A escolha do disfarce pode dizer muito sobre a “personalidade, problemas, medos”, mesmo que de forma “inconsciente”, adianta Mariagrazia Luwisch. “Dependendo da fantasia, podem exprimir coisas que não exprimiriam. Depende da personalidade, do seu mundo interno.” Um Robin dos Bosques pode ser apenas um Robin dos Bosques ou ser a escolha de alguém que “tem esse desejo interno de ajudar e ser útil” mas não o consegue fazer na vida real, exemplifica.

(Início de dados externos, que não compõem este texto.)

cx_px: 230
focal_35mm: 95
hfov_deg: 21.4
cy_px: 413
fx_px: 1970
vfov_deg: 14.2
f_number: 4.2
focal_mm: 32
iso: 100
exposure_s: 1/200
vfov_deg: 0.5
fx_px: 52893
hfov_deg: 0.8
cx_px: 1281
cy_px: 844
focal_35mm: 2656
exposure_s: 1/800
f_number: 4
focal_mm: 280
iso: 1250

Há quem não goste ou tenha “problemas de timidez”, mas, para muitos outros, o Carnaval, que surge no final do inverno e começo da primavera, é, afirma Mariagrazia Luwisch, um “novo renascer” que as pessoas aproveitam para “soltar coisas reprimidas”. Ou, porque não, tirarem a máscara com que, no diariamente, se “apresentam ao mundo exterior”. Para alguns, o Carnaval permite serem “mais verdadeiros e mostrarem a sua parte interna que de outro modo teriam medo em mostrar” por receio de censura ou preconceito. O Carnaval pode ser esse tempo, o tempo em que a loucura é permitida.

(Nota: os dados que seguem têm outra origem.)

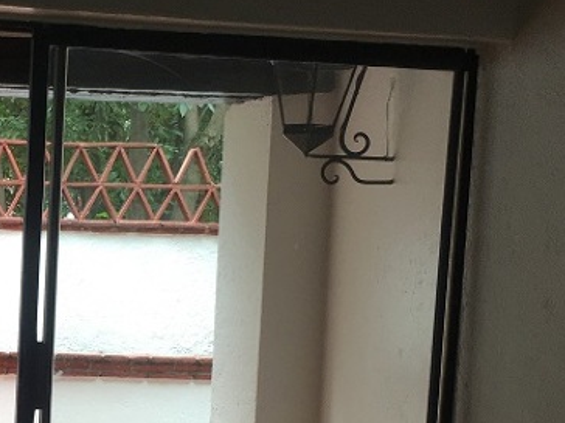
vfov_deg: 17.1
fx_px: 1387
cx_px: -47
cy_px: 375
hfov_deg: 21.9
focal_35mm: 85
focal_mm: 4.15
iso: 40
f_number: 2.2
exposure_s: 1/120
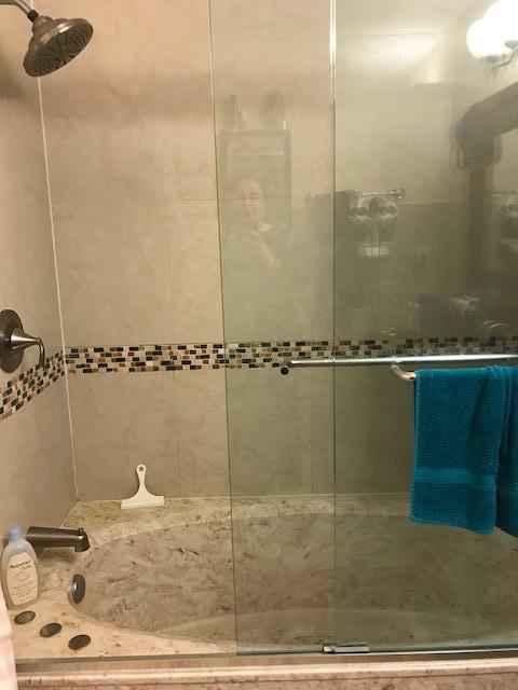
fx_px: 559
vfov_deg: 63.4
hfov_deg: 49.7
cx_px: 259
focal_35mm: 28
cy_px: 345
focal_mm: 3.99
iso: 64
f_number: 1.8
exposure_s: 1/15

A transformação da identidade que pode ocorrer neste período carnavalesco, às vezes, “ajuda a que uma pessoa descubra algumas facetas que, com a ‘máscara normal’, não conseguia descobrir” ou expressar, frisa, por sua vez, o psicólogo João Fernando Martins. Há todo um ambiente de interação social nestas festividades e as pessoas podem colocar de lado os “filtros” que usam com algumas pessoas e comunicar de outra forma. Dizerem “coisas que não diriam se não estivessem a usar uma mascara”.

Atos específicos de celebração, como este do Carnaval, que foram passando culturalmente de geração em geração, têm “utilidade também do ponto de vista psicológico ou cognitivo”, assegura João Fernando Martins. Não serão todos, mas para alguns pode haver uma “catarse, uma libertação do ponto de vista emocional”, pois há pessoas que vão contendo emoções e interações sociais e “acabam por extravasar nestes momentos de celebração”.

Voltemos a Rabot. A “forma” como se celebra o Carnaval ao longo dos tempos e latitudes tem mudado. Mas, afiança o sociólogo da Universidade do Minho, “a função é a mesma, é permitir a uma coletividade reencontrar-se, reforçar a sua unidade, simulando a introdução de um caos” e depois “regenerar a ordem”. Quando esta folia terminar, reza o calendário litúrgico católico que se segue o período da Quaresma, que é por norma de jejum e maior contenção.

Mas cessará realmente após três dias? Para Rabot, hoje em dia há “quase como uma carnavalização do mundo”, uma generalização das máscaras. “As identidades, que eram bem delimitadas, têm tendência a apagar-se. A máscara permite mostrar uma multiplicidade de aparências.”